Multiple sclerosis (MS) is an inflammatory disease of the central nervous system (CNS) affecting young adults, particularly women. Foci of inflammation occur unpredictably and intermittently in optic nerves, brain, and spinal cord. Episodic symptoms, termed relapses, characterize the early relapsing remitting stage of MS (RRMS). During the RRMS disease stage, irreversible CNS tissue injury accumulates, manifest as progressive brain atrophy and neurological disability. Brain atrophy in MS begins early in the disease and proceeds 2-8x faster than age and gender matched healthy controls1. Presumably because of brain reserve, and other compensatory mechanisms, clinically-significant neurological disability is generally delayed for years, typically for 10-20 years after symptom onset. During more advanced stages of MS, termed secondary progressive MS (SPMS), relapses occur less frequently or disappear entirely, but gradually worsening neurological disability ensues, and patients experience some combination of difficulty with walking, arm function, vision, or cognition.
Quantifying MS clinical disease activity and progression is challenging for a variety of reasons. First, clinical manifestations vary widely in different MS patients. Second, disease activity varies significantly over time in individual MS patients. Third, MS manifestations vary in early compared with late disease stages. Lastly, neurological and neuropsychological impairment and disability are inherently difficult to quantify. This topic has been reviewed periodically over the past 20 years2-4. One standard measure used in patient care and research is the number or frequency of relapses. The relapse rate has been used as the primary outcome measure for the vast majority of clinical trials for RRMS. Reduction in relapse rate has supported approval of 10 disease-modifying drugs across 6 drug classes. The number of relapses only weakly correlates with later clinically-significant disability, however, and it has proven difficult to accurately quantify relapse severity or recovery from relapse. The standard clinical disability scale – Kurtzke’s Expanded Disability Status Scale (EDSS)5– is a 20 point ordinal scale ranging from 0 (normal neurological exam) to 10 (dead from MS). From 0–4.0, EDSS is determined by the combination of scores on 7 functional systems. From 4.0–6.0 EDSS is determined by the ability to walk a distance. EDSS 6.0 is the need for unilateral walking assistance. EDSS 6.5 is the need for bilateral walking assistance. Nonambulatory patients are scored EDSS ≥7.0, with higher number reflecting increasing difficulty with mobility and ability to perform self-care. The EDSS has achieved world-wide acceptance by regulatory agencies as an acceptable disability measure for MS clinical trials, based partly on its long-standing use in the MS field, and familiarity to neurologists, but there are a number of limitations2,6. EDSS has been criticized as being non-linear, imprecise at the lower end of the scale, insensitive at the middle and upper ends, and too heavily dependent on ambulation.

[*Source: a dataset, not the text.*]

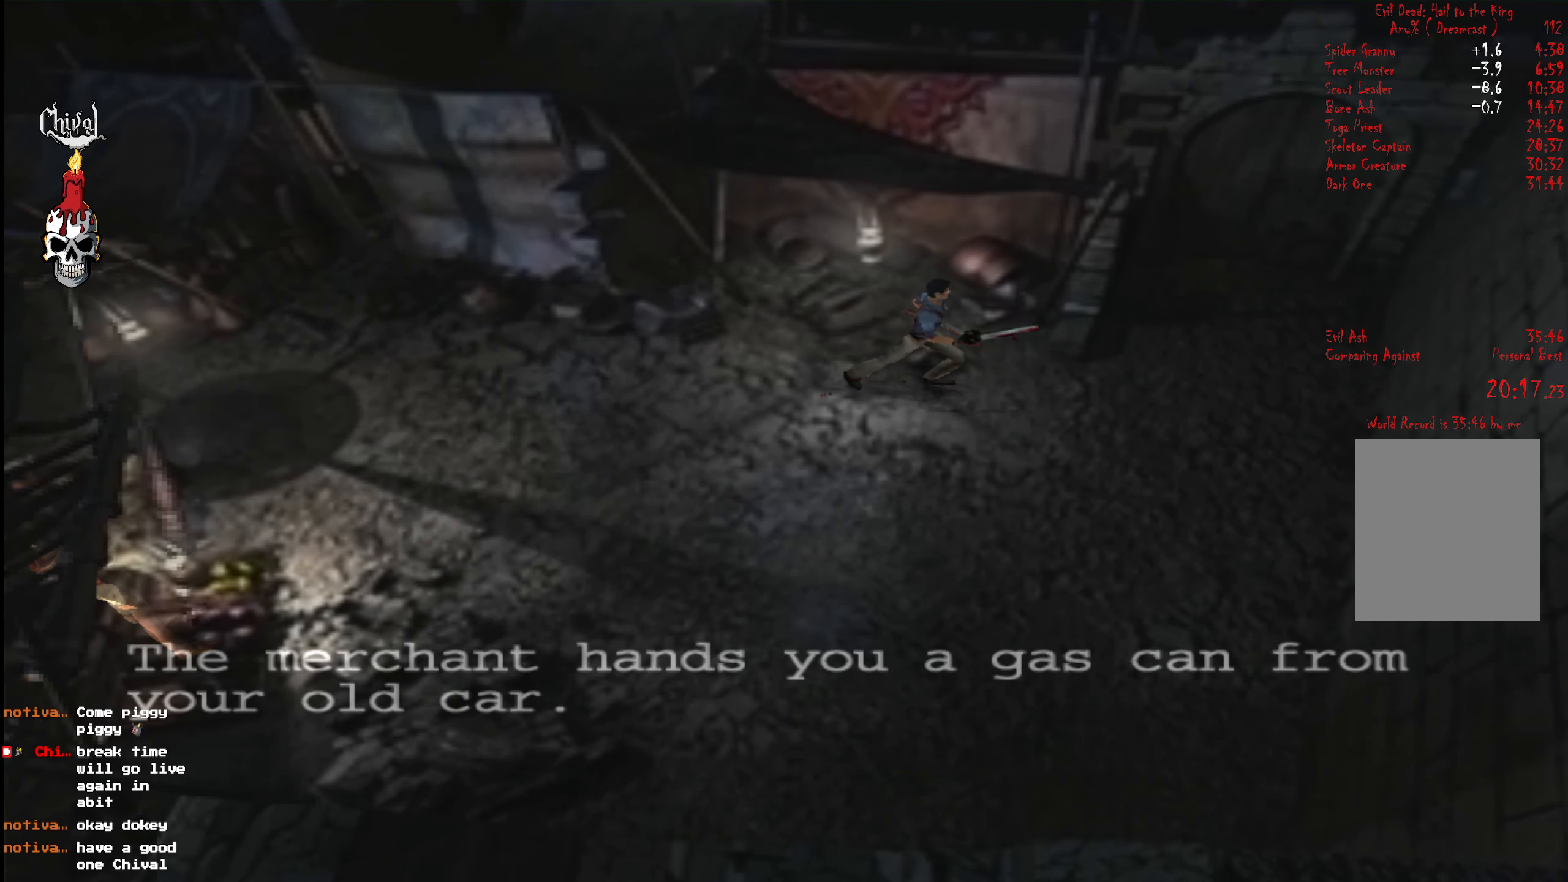
{"buttons": ["R2", "DPAD_UP"], "right_stick": "center", "events": [[167, "DPAD_LEFT", "down"], [300, "DPAD_LEFT", "up"]]}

Based on perceived shortcomings of the EDSS, an alternative approach to quantifying disability in MS patients was recommended in 1997 by a Task Force of the National Multiple Sclerosis Society (NMSS)7,8. This Task Force recommended a 3 part composite scale, the Multiple Sclerosis Functional Composite (MSFC), for MS clinical trials. As initially recommended, the MSFC consisted of a timed measure of walking (the 25 ft timed walk [WST]), a timed measure of arm function (the 9 hole peg test [9HPT]), and a measure of information processing speed (the 3 sec version of the Paced Auditory Serial Addition Test – PASAT-39,10). Each measure was normalized to a reference population to create a component z-score, and the individual z-scores were averaged to create a composite score representing the severity of the individual patient relative to the reference population. The MSFC has not been accepted by regulatory agencies as a primary disability outcome measure, in part because the clinical meaning of a z-score or z-score change has not been clear. Also, the MSFC has been criticized because it lacks a visual function measure and because the PASAT is poorly accepted by patients. In response to these perceived shortcomings, an expert group11, convened by the National MS Society, recommended two modifications to the MSFC: 1) inclusion of the Sloan Low Contrast Letter Acuity test12 and 2) replacement of the PASAT-3 with the oral version of the Symbol Digit Modalities Test (SDMT)13,14. This expert group also recommended that the revised MSFC become the primary disability outcome measure to replace the EDSS in future MS clinical trials11. An effort is currently underway to achieve regulatory agency acceptance of a new disability outcome measure, based on quantitative measures of neuroperformance15.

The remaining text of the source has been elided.